Nie jest to jakiś tragiczny film, nie nudzi ani przez chwilę, ale jest, z racji powyższych, tak niesłychanie płytki, wszystko jest tu tak ociosane, podział na dobro i zło tak ostro zarysowany, bez niuansów, bez wątpliwości (król Atrydów jest dobry, bo jest dobry, jego żona jw., Imperator z kolei jest zły, bo jest imperatorem. Harkonennowie są źli, bo okupują i łupią Arrakis. Atrydzi dobrzy, bo … tak,
i tak dalej i tak dalej…
Ten film nie udziela wielu odpowiedzi na nasuwające się podczas seansu pytania. A nie udziela ich, bo nie zadaje pytań. Wszystko trzeba przyjmować na wiarę. To baśń.
A skoro tak, warto było postawić na widowisko. Na spektakl. Tymczasem dzieje się tu niewiele. Reżyser przez blisko 1,5h rozstawia figury szachowe, by potem doprowadzić do w gruncie rzeczy prostego rozwiązania fabularnego (zresztą, może ta książka jest taka - płaska jak diuny).

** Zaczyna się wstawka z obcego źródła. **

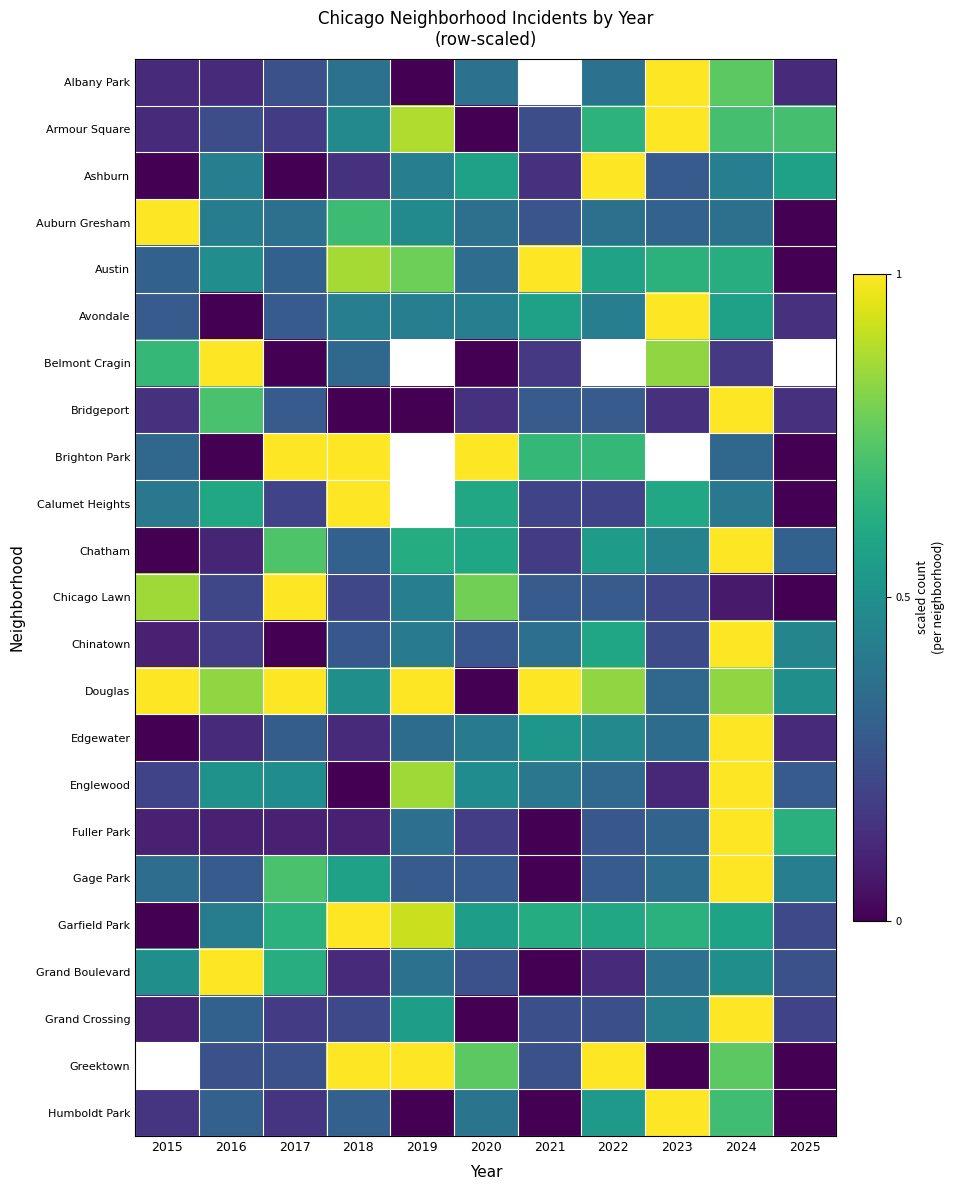

True or false: Garfield Park has a value of -0.4 at 2015.

False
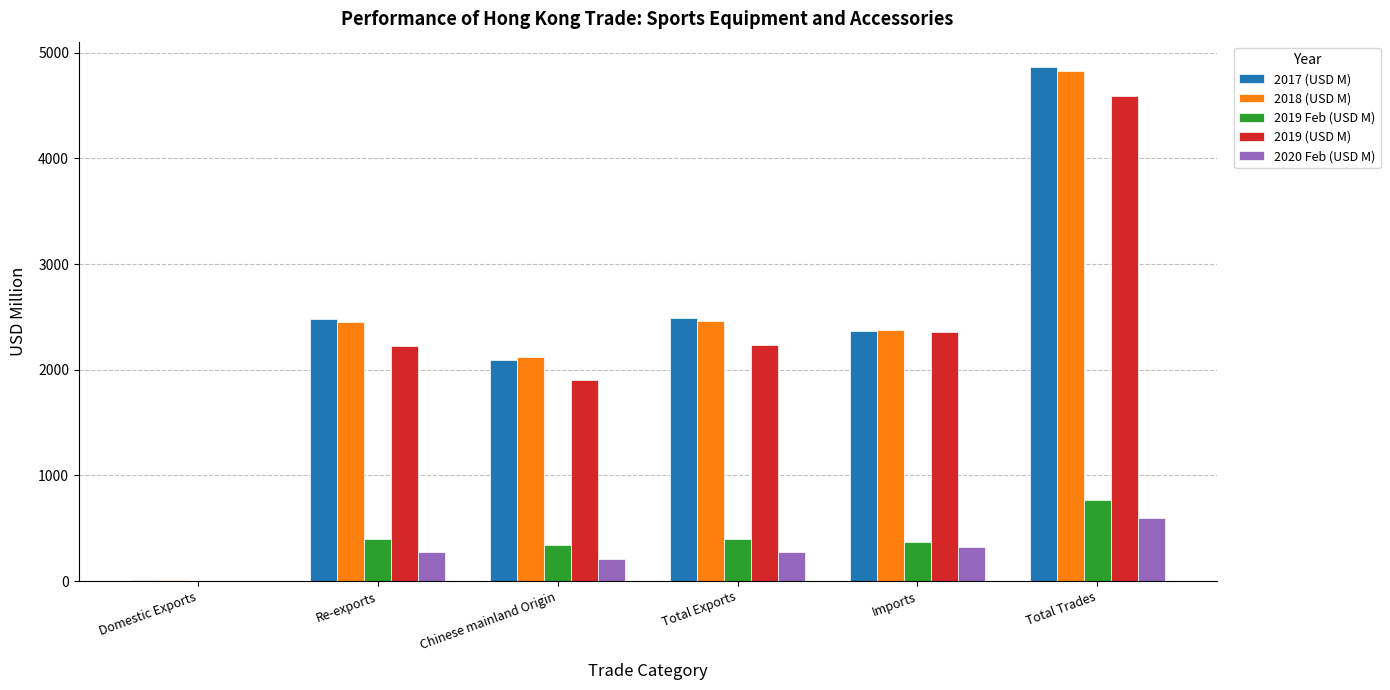

What is the sum of all 2020 Feb (USD M) values?

1680.5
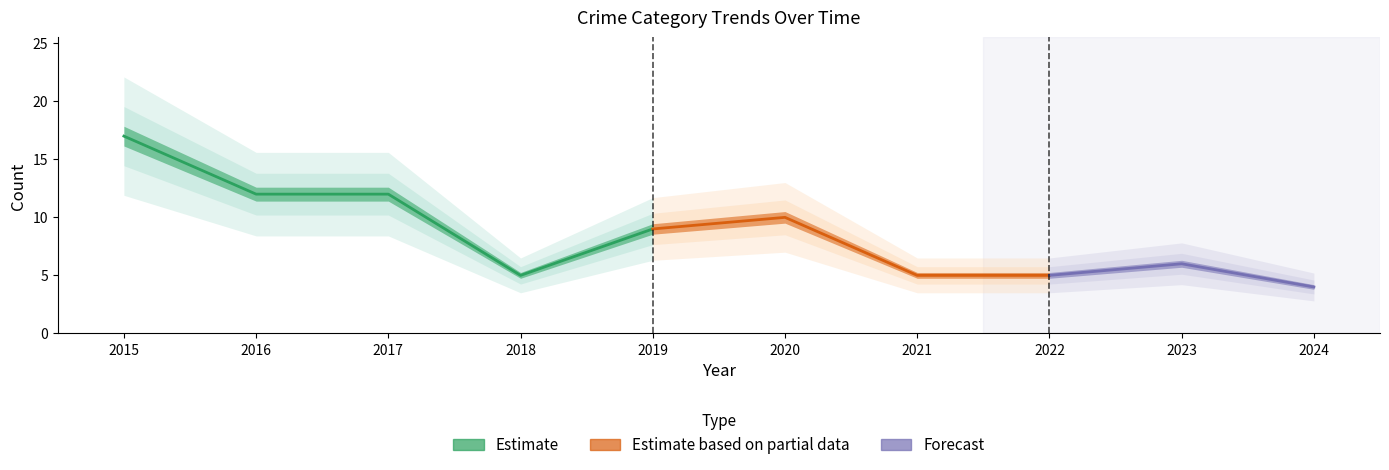

Does the chart display data point markers on the line(s)?

No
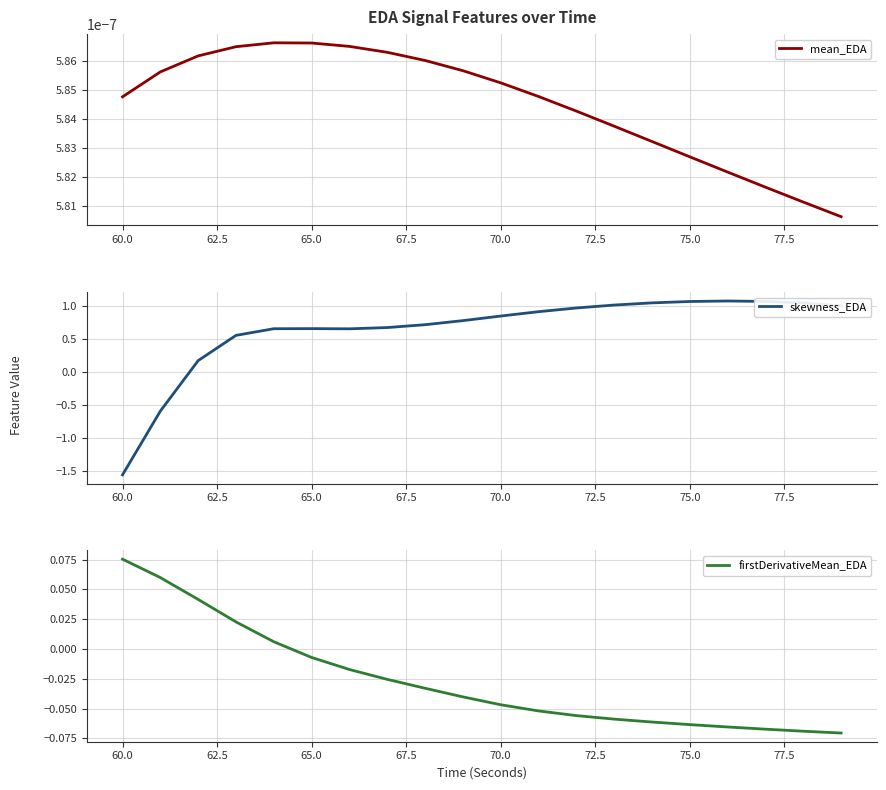

Which series changed the most between 57.5 and 75.0?

skewness_EDA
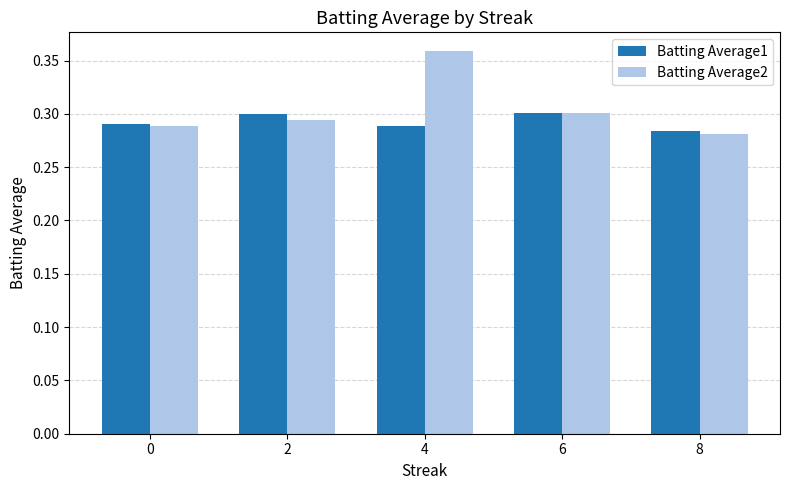

What is the total value across all series at 4?

0.6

Reżyser kontempluje wszystkie sceny, jakby kręcił jakąś głęboko uduchowioną opowieść. Tymczasem jest ona bardzo (sic!) przyziemna. Chodzi o Przyprawę. Substancję. Chodzi o pieniądze. O stan posiadania. O materializm.
Z tej jałowej kontemplacji reżysera nad pustką duchową własnego przedsięwzięcia (może ten film jest taki pusty, bo książka jest taka i mimowolnie obnaża to?), wynika jeszcze jedno - brak katharsis.
Nie ma szans na oczyszczenie, bo nie ma skąd się ono wziąć.
Kontemplacja, pejzaże, widoczki, statki, przestrzenie - to pusta ekspozycja, za którą nie kryje się nic.

Poza bajką o księciu, walce o utracony tron i poszukiwaniu księżniczki.